To do:
Each entry that follows is to be retyped exactly. Pictures do not belong in the copy.

Data excerpts:
"""

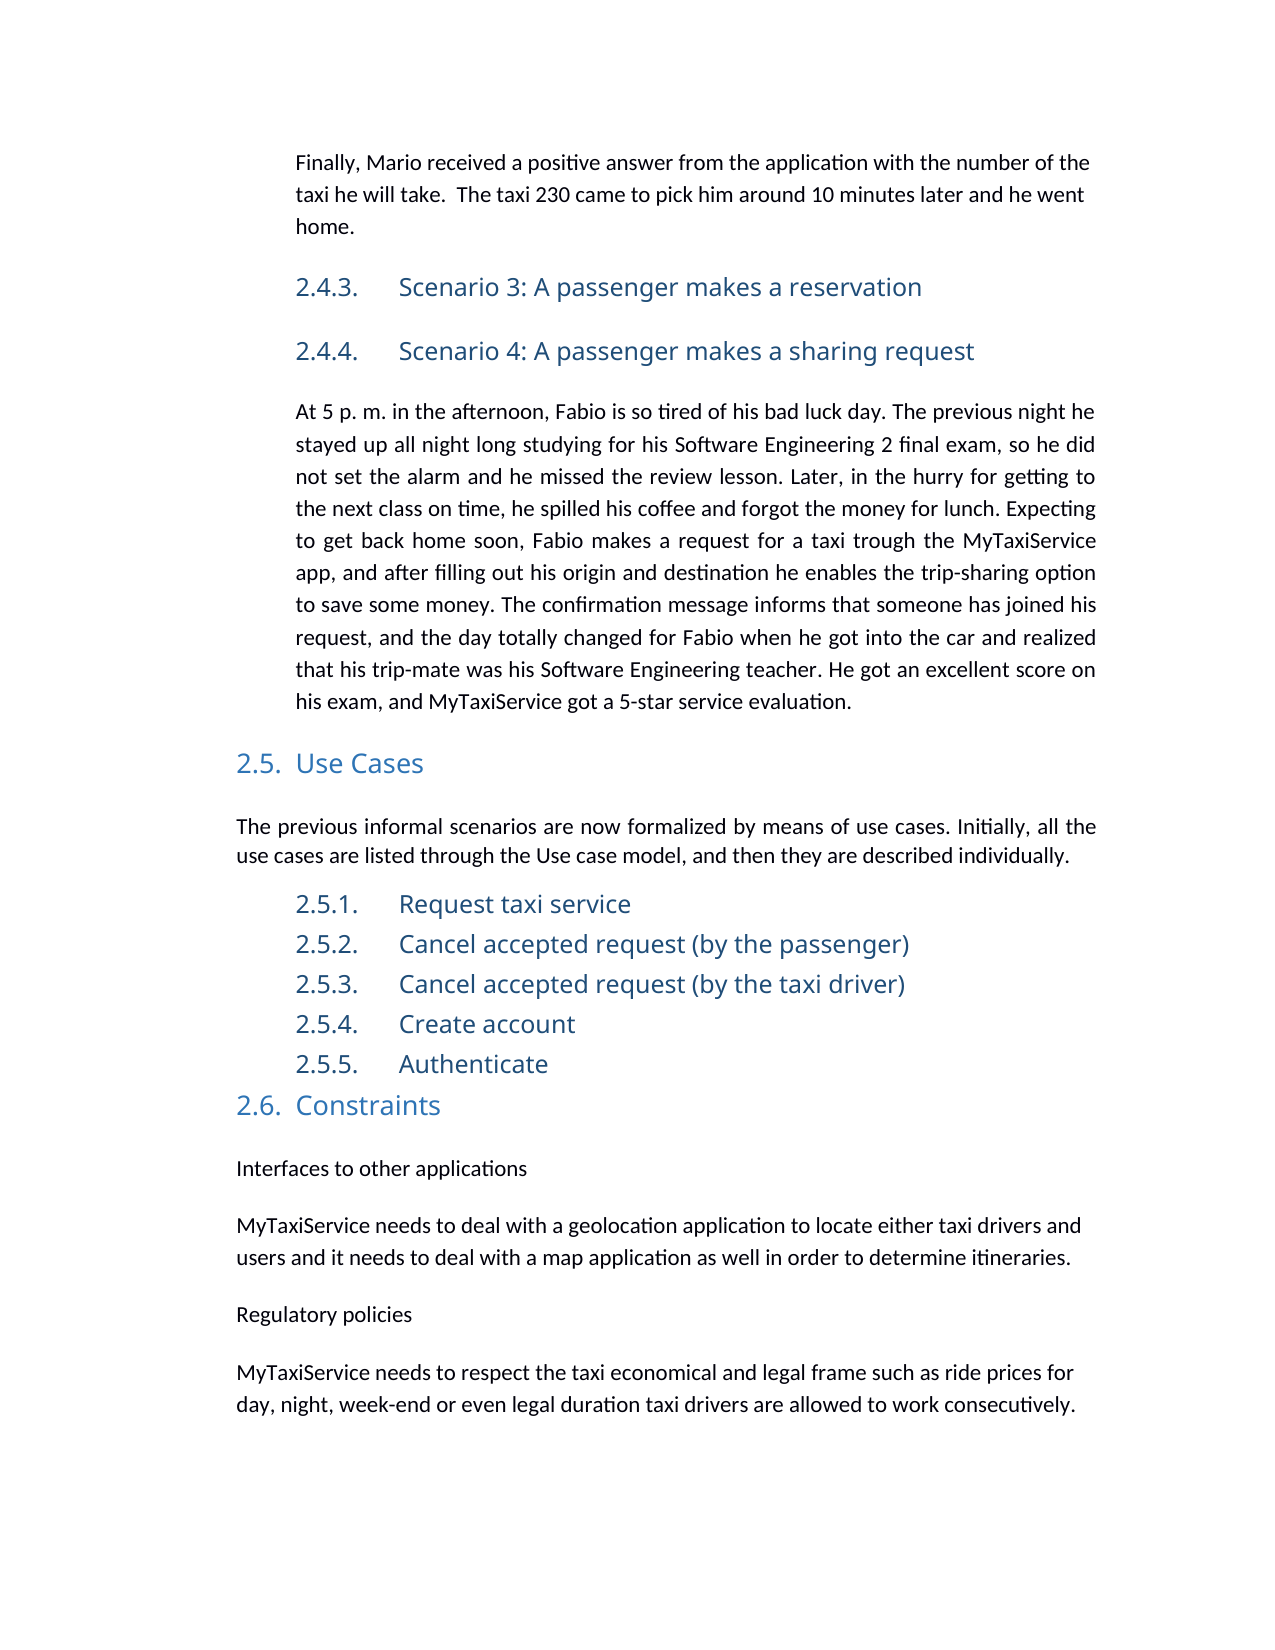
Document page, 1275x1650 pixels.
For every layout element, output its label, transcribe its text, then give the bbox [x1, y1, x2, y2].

list At 5 p. m. in the afternoon, Fabio is so tired of his bad luck day. The previous night he stayed up all night long studying for his Software Engineering 2 final exam, so he did not set the alarm and he missed the review lesson. Later, in the hurry for getting to the next class on time, he spilled his coffee and forgot the money for lunch. Expecting to get back home soon, Fabio makes a request for a taxi trough the MyTaxiService app, and after filling out his origin and destination he enables the trip-sharing option to save some money. The confirmation message informs that someone has joined his request, and the day totally changed for Fabio when he got into the car and realized that his trip-mate was his Software Engineering teacher. He got an excellent score on his exam, and MyTaxiService got a 5-star service evaluation. [295, 397, 1098, 715]
subtitle Scenario 3: A passenger makes a reservation [295, 269, 1098, 303]
subtitle Scenario 4: A passenger makes a sharing request [295, 333, 1098, 367]
text Finally, Mario received a positive answer from the application with the number of the taxi he will take. The taxi 230 came to pick him around 10 minutes later and he went home. [295, 148, 1098, 240]
subtitle Request taxi service [295, 887, 1098, 921]
text MyTaxiService needs to deal with a geolocation application to locate either taxi drivers and users and it needs to deal with a map application as well in order to determine itineraries. [236, 1211, 1098, 1271]
subtitle Create account [295, 1007, 1098, 1041]
subtitle Cancel accepted request (by the passenger) [295, 927, 1098, 961]
subtitle Authenticate [295, 1047, 1098, 1081]
text The previous informal scenarios are now formalized by means of use cases. Initially, all the use cases are listed through the Use case model, and then they are described individually. [236, 812, 1098, 869]
list Constraints [236, 1087, 1098, 1123]
text Regulatory policies [236, 1301, 1098, 1329]
list Use Cases [236, 744, 1098, 781]
text Interfaces to other applications [236, 1154, 1098, 1182]
subtitle Cancel accepted request (by the taxi driver) [295, 967, 1098, 1001]
text MyTaxiService needs to respect the taxi economical and legal frame such as ride prices for day, night, week-end or even legal duration taxi drivers are allowed to work consecutively. [236, 1358, 1098, 1418]
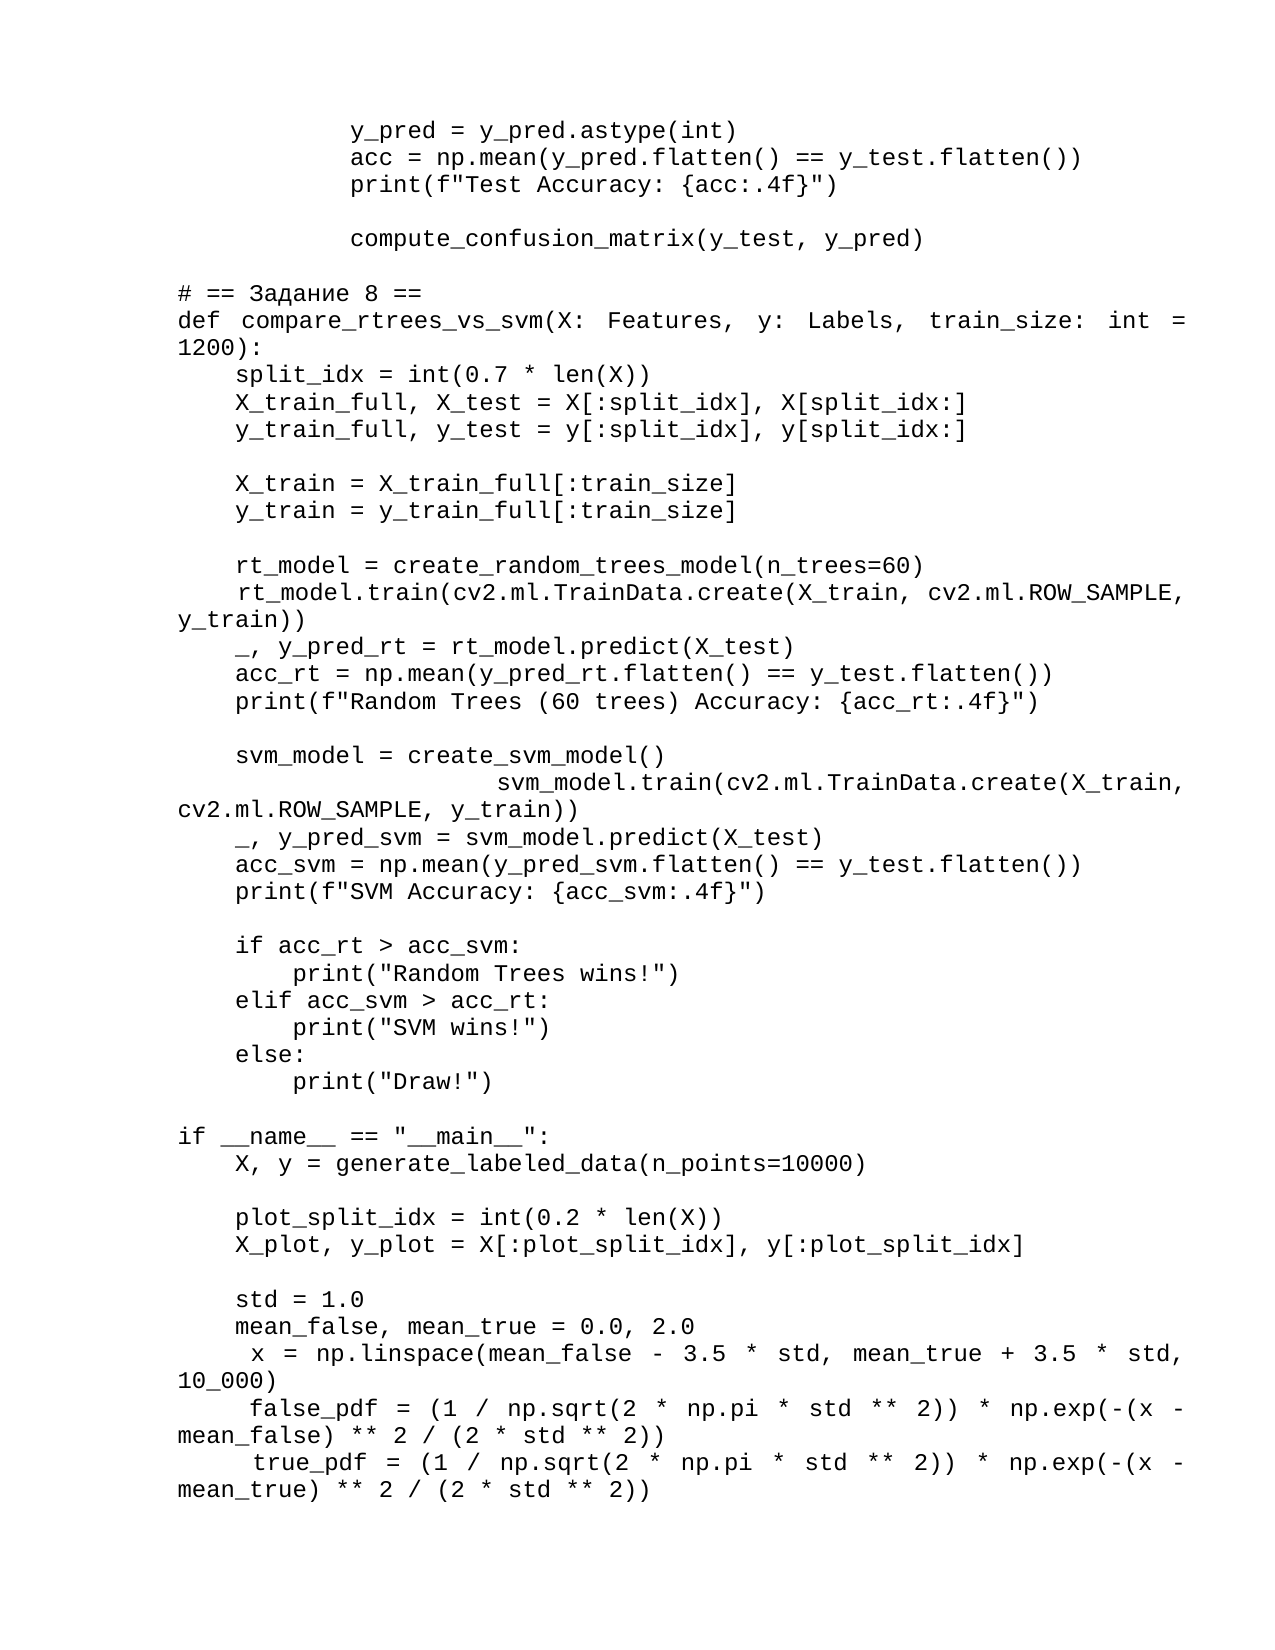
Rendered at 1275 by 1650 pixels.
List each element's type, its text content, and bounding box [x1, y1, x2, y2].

text rt_model = create_random_trees_model(n_trees=60) [177, 553, 1186, 580]
text svm_model.train(cv2.ml.TrainData.create(X_train, cv2.ml.ROW_SAMPLE, y_train)) [177, 771, 1186, 825]
text X, y = generate_labeled_data(n_points=10000) [177, 1151, 1186, 1178]
text X_plot, y_plot = X[:plot_split_idx], y[:plot_split_idx] [177, 1233, 1186, 1260]
text rt_model.train(cv2.ml.TrainData.create(X_train, cv2.ml.ROW_SAMPLE, y_train)) [177, 580, 1186, 635]
text X_train = X_train_full[:train_size] [177, 472, 1186, 499]
text acc_svm = np.mean(y_pred_svm.flatten() == y_test.flatten()) [177, 852, 1186, 879]
text # == Задание 8 == [177, 281, 1186, 308]
text compute_confusion_matrix(y_test, y_pred) [177, 227, 1186, 254]
text _, y_pred_svm = svm_model.predict(X_test) [177, 825, 1186, 852]
text print(f"SVM Accuracy: {acc_svm:.4f}") [177, 879, 1186, 907]
text print("Draw!") [177, 1070, 1186, 1097]
text elif acc_svm > acc_rt: [177, 988, 1186, 1015]
text y_train_full, y_test = y[:split_idx], y[split_idx:] [177, 417, 1186, 444]
text if __name__ == "__main__": [177, 1124, 1186, 1151]
text y_pred = y_pred.astype(int) [177, 118, 1186, 145]
text svm_model = create_svm_model() [177, 743, 1186, 771]
text true_pdf = (1 / np.sqrt(2 * np.pi * std ** 2)) * np.exp(-(x - mean_true) ** 2 / (2 * std ** 2)) [177, 1450, 1186, 1505]
text if acc_rt > acc_svm: [177, 934, 1186, 961]
text print("SVM wins!") [177, 1015, 1186, 1042]
text _, y_pred_rt = rt_model.predict(X_test) [177, 635, 1186, 662]
text acc = np.mean(y_pred.flatten() == y_test.flatten()) [177, 145, 1186, 172]
text def compare_rtrees_vs_svm(X: Features, y: Labels, train_size: int = 1200): [177, 308, 1186, 363]
text split_idx = int(0.7 * len(X)) [177, 363, 1186, 390]
text print("Random Trees wins!") [177, 961, 1186, 988]
text x = np.linspace(mean_false - 3.5 * std, mean_true + 3.5 * std, 10_000) [177, 1342, 1186, 1396]
text mean_false, mean_true = 0.0, 2.0 [177, 1314, 1186, 1342]
text false_pdf = (1 / np.sqrt(2 * np.pi * std ** 2)) * np.exp(-(x - mean_false) ** 2 / (2 * std ** 2)) [177, 1396, 1186, 1450]
text y_train = y_train_full[:train_size] [177, 499, 1186, 526]
text std = 1.0 [177, 1287, 1186, 1314]
text acc_rt = np.mean(y_pred_rt.flatten() == y_test.flatten()) [177, 662, 1186, 689]
text print(f"Test Accuracy: {acc:.4f}") [177, 172, 1186, 200]
text else: [177, 1042, 1186, 1070]
text print(f"Random Trees (60 trees) Accuracy: {acc_rt:.4f}") [177, 689, 1186, 716]
text X_train_full, X_test = X[:split_idx], X[split_idx:] [177, 390, 1186, 417]
text plot_split_idx = int(0.2 * len(X)) [177, 1206, 1186, 1233]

"""

Exercise output:
Document page, 1275x1650 pixels.
For every layout element, output its label, transcribe its text, then give the bbox [x1, y1, x2, y2].

list At 5 p. m. in the afternoon, Fabio is so tired of his bad luck day. The previous night he stayed up all night long studying for his Software Engineering 2 final exam, so he did not set the alarm and he missed the review lesson. Later, in the hurry for getting to the next class on time, he spilled his coffee and forgot the money for lunch. Expecting to get back home soon, Fabio makes a request for a taxi trough the MyTaxiService app, and after filling out his origin and destination he enables the trip-sharing option to save some money. The confirmation message informs that someone has joined his request, and the day totally changed for Fabio when he got into the car and realized that his trip-mate was his Software Engineering teacher. He got an excellent score on his exam, and MyTaxiService got a 5-star service evaluation. [295, 397, 1098, 715]
subtitle Scenario 3: A passenger makes a reservation [295, 269, 1098, 303]
subtitle Scenario 4: A passenger makes a sharing request [295, 333, 1098, 367]
text Finally, Mario received a positive answer from the application with the number of the taxi he will take. The taxi 230 came to pick him around 10 minutes later and he went home. [295, 148, 1098, 240]
subtitle Request taxi service [295, 887, 1098, 921]
text MyTaxiService needs to deal with a geolocation application to locate either taxi drivers and users and it needs to deal with a map application as well in order to determine itineraries. [236, 1211, 1098, 1271]
subtitle Create account [295, 1007, 1098, 1041]
subtitle Cancel accepted request (by the passenger) [295, 927, 1098, 961]
subtitle Authenticate [295, 1047, 1098, 1081]
text The previous informal scenarios are now formalized by means of use cases. Initially, all the use cases are listed through the Use case model, and then they are described individually. [236, 812, 1098, 869]
list Constraints [236, 1087, 1098, 1123]
text Regulatory policies [236, 1301, 1098, 1329]
list Use Cases [236, 744, 1098, 781]
text Interfaces to other applications [236, 1154, 1098, 1182]
subtitle Cancel accepted request (by the taxi driver) [295, 967, 1098, 1001]
text MyTaxiService needs to respect the taxi economical and legal frame such as ride prices for day, night, week-end or even legal duration taxi drivers are allowed to work consecutively. [236, 1358, 1098, 1418]
Rendered at 1275 by 1650 pixels.
List each element's type, its text content, and bounding box [x1, y1, x2, y2].

text rt_model = create_random_trees_model(n_trees=60) [177, 553, 1186, 580]
text svm_model.train(cv2.ml.TrainData.create(X_train, cv2.ml.ROW_SAMPLE, y_train)) [177, 771, 1186, 825]
text X, y = generate_labeled_data(n_points=10000) [177, 1151, 1186, 1178]
text X_plot, y_plot = X[:plot_split_idx], y[:plot_split_idx] [177, 1233, 1186, 1260]
text rt_model.train(cv2.ml.TrainData.create(X_train, cv2.ml.ROW_SAMPLE, y_train)) [177, 580, 1186, 635]
text X_train = X_train_full[:train_size] [177, 472, 1186, 499]
text acc_svm = np.mean(y_pred_svm.flatten() == y_test.flatten()) [177, 852, 1186, 879]
text # == Задание 8 == [177, 281, 1186, 308]
text compute_confusion_matrix(y_test, y_pred) [177, 227, 1186, 254]
text _, y_pred_svm = svm_model.predict(X_test) [177, 825, 1186, 852]
text print(f"SVM Accuracy: {acc_svm:.4f}") [177, 879, 1186, 907]
text print("Draw!") [177, 1070, 1186, 1097]
text elif acc_svm > acc_rt: [177, 988, 1186, 1015]
text y_train_full, y_test = y[:split_idx], y[split_idx:] [177, 417, 1186, 444]
text if __name__ == "__main__": [177, 1124, 1186, 1151]
text y_pred = y_pred.astype(int) [177, 118, 1186, 145]
text svm_model = create_svm_model() [177, 743, 1186, 771]
text true_pdf = (1 / np.sqrt(2 * np.pi * std ** 2)) * np.exp(-(x - mean_true) ** 2 / (2 * std ** 2)) [177, 1450, 1186, 1505]
text if acc_rt > acc_svm: [177, 934, 1186, 961]
text print("SVM wins!") [177, 1015, 1186, 1042]
text _, y_pred_rt = rt_model.predict(X_test) [177, 635, 1186, 662]
text acc = np.mean(y_pred.flatten() == y_test.flatten()) [177, 145, 1186, 172]
text def compare_rtrees_vs_svm(X: Features, y: Labels, train_size: int = 1200): [177, 308, 1186, 363]
text split_idx = int(0.7 * len(X)) [177, 363, 1186, 390]
text print("Random Trees wins!") [177, 961, 1186, 988]
text x = np.linspace(mean_false - 3.5 * std, mean_true + 3.5 * std, 10_000) [177, 1342, 1186, 1396]
text mean_false, mean_true = 0.0, 2.0 [177, 1314, 1186, 1342]
text false_pdf = (1 / np.sqrt(2 * np.pi * std ** 2)) * np.exp(-(x - mean_false) ** 2 / (2 * std ** 2)) [177, 1396, 1186, 1450]
text y_train = y_train_full[:train_size] [177, 499, 1186, 526]
text std = 1.0 [177, 1287, 1186, 1314]
text acc_rt = np.mean(y_pred_rt.flatten() == y_test.flatten()) [177, 662, 1186, 689]
text print(f"Test Accuracy: {acc:.4f}") [177, 172, 1186, 200]
text else: [177, 1042, 1186, 1070]
text print(f"Random Trees (60 trees) Accuracy: {acc_rt:.4f}") [177, 689, 1186, 716]
text X_train_full, X_test = X[:split_idx], X[split_idx:] [177, 390, 1186, 417]
text plot_split_idx = int(0.2 * len(X)) [177, 1206, 1186, 1233]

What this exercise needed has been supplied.